What is being asked:
In the entries below, find each line with the word "none" and pull it out.

Data for this exercise:
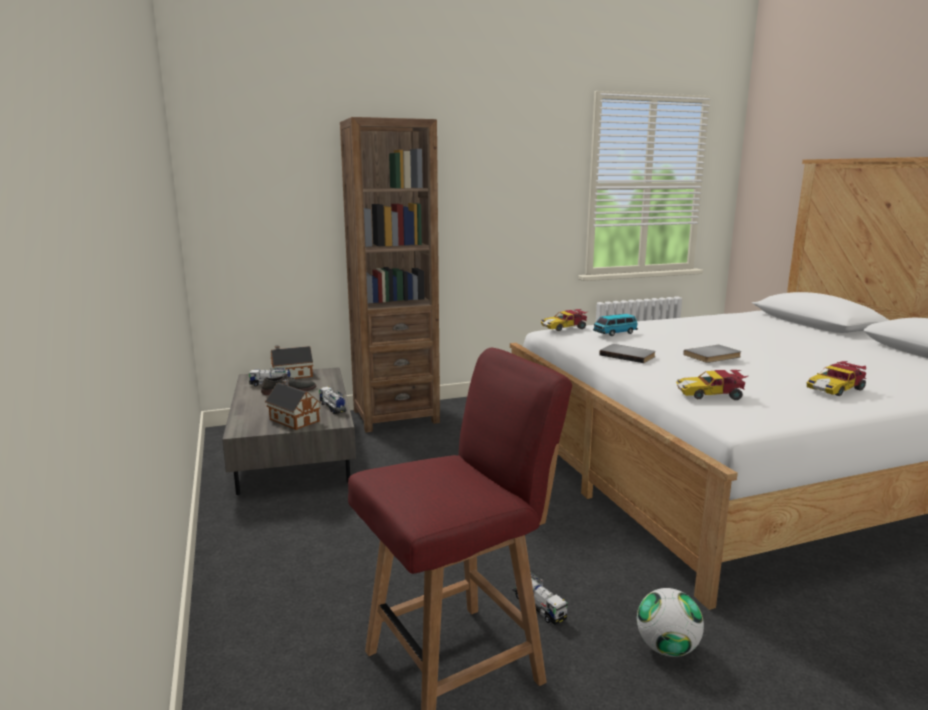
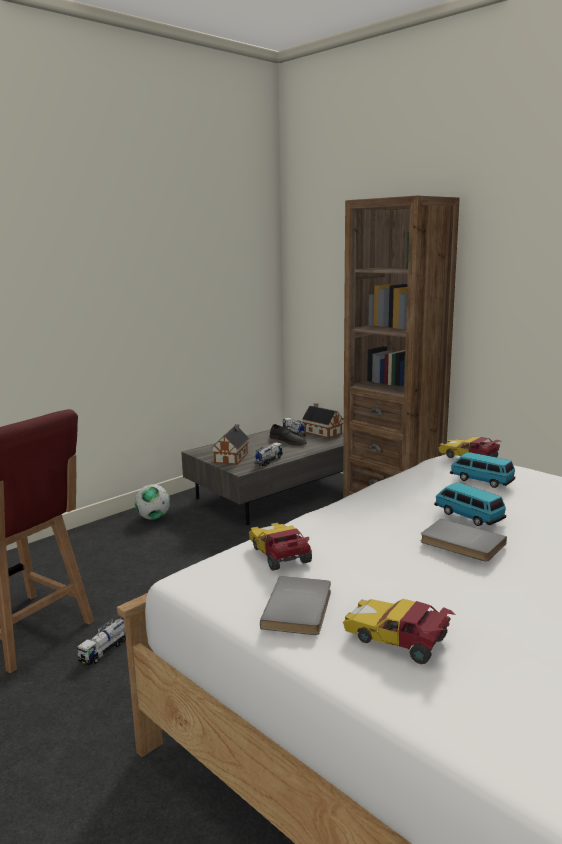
camera: 65 degrees right, 0 degrees up
(628, 355) = (397, 500): grey book -> grey book (300, 608)
(666, 648) = (65, 730): football -> football (153, 518)
(671, 347) = (468, 515): none -> toy car

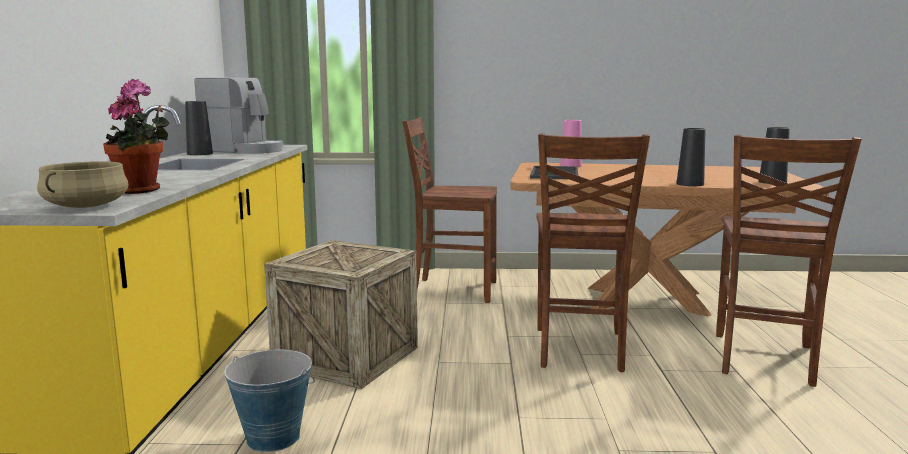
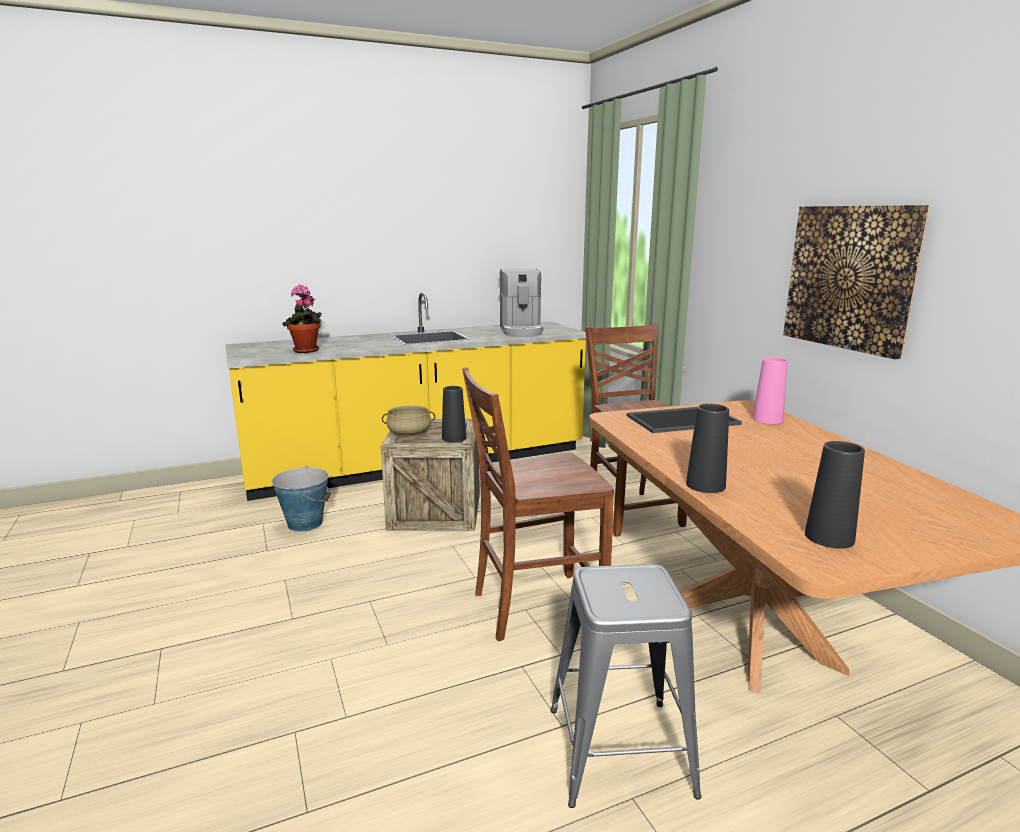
camera: 65 degrees right, 5 degrees up
(87, 206) = (250, 355): beige cooking pot -> beige cooking pot (409, 433)
(200, 154) = (485, 328): black vase -> black vase (454, 438)
(582, 62) = (850, 278): none -> picture
(763, 360) = (620, 751): brown chair -> grey stool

Answer area:
(671, 347) = (468, 515): none -> toy car
(582, 62) = (850, 278): none -> picture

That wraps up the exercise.